==== ページ抜粋
一寸の兎にも五分の魂~展覧会おぼえがき

美術展のおぼえがきと関連情報をすこしばかり。

小村雪岱、木村荘八、木村直道のKKKが光る@「たまもの」埼玉県立近代美術館大コレクション展

2013-05-03 | 展覧会
昨年30周年を迎えたという埼玉県立近代美術館。

その収蔵作品(コレクション)約1000点。

なかには通常展示されないめずらしい作品も公開されているという「たまもの 埼玉県立近代美術館大コレクション」展




「時代やジャンルにとらわれない、32の多彩なテーマで構成された展示では、作品と作品との意外な出会いや、新たなつながりを発見できることでしょう」とある通り、ふつうならあまり一緒に展示されることはないような作品が、隣どおしで展示されていたりします。

たとえば、1つめのテーマ「面ざし」は次のようなラインナップ。
========
==== 提供資料
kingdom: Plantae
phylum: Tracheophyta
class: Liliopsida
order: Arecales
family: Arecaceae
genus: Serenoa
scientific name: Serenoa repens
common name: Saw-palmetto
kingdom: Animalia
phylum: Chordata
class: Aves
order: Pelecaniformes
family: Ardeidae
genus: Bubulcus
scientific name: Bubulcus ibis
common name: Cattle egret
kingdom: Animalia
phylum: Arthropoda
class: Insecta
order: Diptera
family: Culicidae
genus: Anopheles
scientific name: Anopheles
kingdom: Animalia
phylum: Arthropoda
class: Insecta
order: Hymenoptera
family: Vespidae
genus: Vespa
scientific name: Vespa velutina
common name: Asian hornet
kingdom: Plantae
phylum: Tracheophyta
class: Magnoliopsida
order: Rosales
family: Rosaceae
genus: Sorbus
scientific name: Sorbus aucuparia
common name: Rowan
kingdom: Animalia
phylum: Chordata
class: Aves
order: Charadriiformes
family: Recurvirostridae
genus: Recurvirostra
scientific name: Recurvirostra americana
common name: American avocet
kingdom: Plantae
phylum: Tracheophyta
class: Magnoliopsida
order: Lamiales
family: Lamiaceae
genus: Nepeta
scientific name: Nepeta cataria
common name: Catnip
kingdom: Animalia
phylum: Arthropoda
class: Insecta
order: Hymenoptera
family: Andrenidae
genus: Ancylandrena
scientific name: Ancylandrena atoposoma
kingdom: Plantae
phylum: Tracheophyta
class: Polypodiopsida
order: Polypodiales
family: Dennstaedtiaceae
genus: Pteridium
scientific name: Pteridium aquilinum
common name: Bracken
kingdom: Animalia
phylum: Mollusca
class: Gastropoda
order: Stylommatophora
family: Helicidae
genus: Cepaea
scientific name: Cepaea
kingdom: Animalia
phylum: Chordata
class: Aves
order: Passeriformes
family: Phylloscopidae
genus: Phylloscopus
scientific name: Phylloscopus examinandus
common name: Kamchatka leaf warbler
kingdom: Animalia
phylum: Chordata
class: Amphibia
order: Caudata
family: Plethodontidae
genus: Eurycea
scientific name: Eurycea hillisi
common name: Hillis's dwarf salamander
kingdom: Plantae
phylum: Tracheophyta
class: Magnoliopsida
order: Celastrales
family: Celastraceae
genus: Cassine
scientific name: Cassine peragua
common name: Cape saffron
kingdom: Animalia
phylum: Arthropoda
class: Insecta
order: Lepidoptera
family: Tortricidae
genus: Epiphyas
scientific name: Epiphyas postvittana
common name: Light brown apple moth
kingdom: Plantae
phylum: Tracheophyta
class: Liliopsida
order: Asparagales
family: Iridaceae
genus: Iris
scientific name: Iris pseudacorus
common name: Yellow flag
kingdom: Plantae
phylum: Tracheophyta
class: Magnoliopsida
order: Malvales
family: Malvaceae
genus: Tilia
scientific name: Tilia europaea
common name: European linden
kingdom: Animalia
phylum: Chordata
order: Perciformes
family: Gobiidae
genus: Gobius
========
## [取り組む課題]
1) 美術展の記事から、「2013-05-03 | 展覧会」で始まり「たとえば、1つめのテーマ「面ざし」は次のようなラインナップ。」まで続く部分を、一字も変えずに引用してください。
2) 次の(a)〜(c)がそれぞれ美術展の記事と合っているかを「はい」か「いいえ」で答え、判断の根拠となる記事の言葉をそのまま引用してください。
(a) 埼玉県立近代美術館は昨年30周年を迎えた。
(b) 展示は12のテーマで構成されている。
(c) 美術館の収蔵作品は約1000点である。

## [解答]
1)
2013-05-03 | 展覧会
昨年30周年を迎えたという埼玉県立近代美術館。

その収蔵作品(コレクション)約1000点。

なかには通常展示されないめずらしい作品も公開されているという「たまもの 埼玉県立近代美術館大コレクション」展




「時代やジャンルにとらわれない、32の多彩なテーマで構成された展示では、作品と作品との意外な出会いや、新たなつながりを発見できることでしょう」とある通り、ふつうならあまり一緒に展示されることはないような作品が、隣どおしで展示されていたりします。

たとえば、1つめのテーマ「面ざし」は次のようなラインナップ。

2)
(a) はい。「昨年30周年を迎えたという埼玉県立近代美術館。」
(b) いいえ。「32の多彩なテーマで構成された展示」
(c) はい。「その収蔵作品(コレクション)約1000点。」